Martha Argerich ou les clichés
Je pense qu’elle détient le record des occurrences sur ce blog. Pas moins de 66 articles où elle est citée, et une bonne moitié qui lui est consacrée : Martha Argerich habite ce blog comme elle habite ma vie.
C’est dire si la une du numéro de septembre de Diapason, l’annonce d’une « interview exclusive », avaient de quoi m’allécher. Le terme « interview » est déjà impropre, puisqu’il s’agit plutôt d’une conversation enregistrée telle quelle, ce qui est sympathique et restitue assez bien ce qui se passe lorsqu’on a la chance de partager un moment avec la pianiste. Mais vraiment, est-il encore nécessaire d’aligner les clichés qui s’attachent depuis toujours à cette grande musicienne (« la lionne », la « reine », etc.) ? À 84 ans, Martha Argerich est toujours dans une forme époustouflante. On ne peut que lui/nous souhaiter que cela dure..

Cela me rappelle un heureux et cruel souvenir, que j’avais déjà raconté dans une précédente édition de ce blog. En 1987 (lire Martha Argerich à Tokyo), j’ai la chance d’accompagner l’Orchestre de la Suisse romande dans une grande tournée au Japon et en Californie. Les solistes en sont Martha Argerich et Gidon Kremer, excusez du peu. La Radio suisse romande me demande de faire régulièrement le point sur cette tournée dans les émissions d’Espace 2. On m’a dit avant de partir que Martha n’accepte aucune interview, mais n’étant pas journaliste, je me dis que je n’ai rien à risquer à lui demander si elle accepterait de me dire quelques mots, au moins pour illustrer mes billets. Elle accepte, sans hésiter, un soir de relâche, de me consacrer du temps. Elle me donne rendez-vous à minuit dans le hall de l’hôtel à Tokyo, de retour d’un dîner auquel elle doit assister. A minuit, je suis en place avec mon « nagra », je vois défiler quantité de musiciens de l’OSR, surpris de me voir là à cette heure tardive : je leur dis attendre Martha pour une interview… Je ne compte pas les sourires narquois et les allusions parfois douteuses qui me répondent… Vingt bonnes minutes plus tard, c’est Gidon Kremer qui s’avance vers moi : « Je sais que vous attendez Martha, ne vous inquiétez pas, elle arrive, nous rentrons juste de dîner ».

*Détail de la tâche:* Recopiez à l’identique le passage du texte sur Martha Argerich qui commence par « Martha Argerich ou » et se termine par « que cela dure.. ».

*Liste des données:*
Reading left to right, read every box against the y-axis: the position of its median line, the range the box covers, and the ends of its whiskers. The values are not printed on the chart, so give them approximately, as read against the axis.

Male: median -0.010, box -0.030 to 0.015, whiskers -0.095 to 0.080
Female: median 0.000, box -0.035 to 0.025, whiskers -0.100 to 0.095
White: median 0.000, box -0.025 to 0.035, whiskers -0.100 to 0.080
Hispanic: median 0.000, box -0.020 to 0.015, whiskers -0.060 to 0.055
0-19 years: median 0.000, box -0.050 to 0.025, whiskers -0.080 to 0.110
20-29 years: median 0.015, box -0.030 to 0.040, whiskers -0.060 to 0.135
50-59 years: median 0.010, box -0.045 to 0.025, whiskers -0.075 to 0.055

*Réponse attendue:*
Martha Argerich ou les clichés
Je pense qu’elle détient le record des occurrences sur ce blog. Pas moins de 66 articles où elle est citée, et une bonne moitié qui lui est consacrée : Martha Argerich habite ce blog comme elle habite ma vie.
C’est dire si la une du numéro de septembre de Diapason, l’annonce d’une « interview exclusive », avaient de quoi m’allécher. Le terme « interview » est déjà impropre, puisqu’il s’agit plutôt d’une conversation enregistrée telle quelle, ce qui est sympathique et restitue assez bien ce qui se passe lorsqu’on a la chance de partager un moment avec la pianiste. Mais vraiment, est-il encore nécessaire d’aligner les clichés qui s’attachent depuis toujours à cette grande musicienne (« la lionne », la « reine », etc.) ? À 84 ans, Martha Argerich est toujours dans une forme époustouflante. On ne peut que lui/nous souhaiter que cela dure..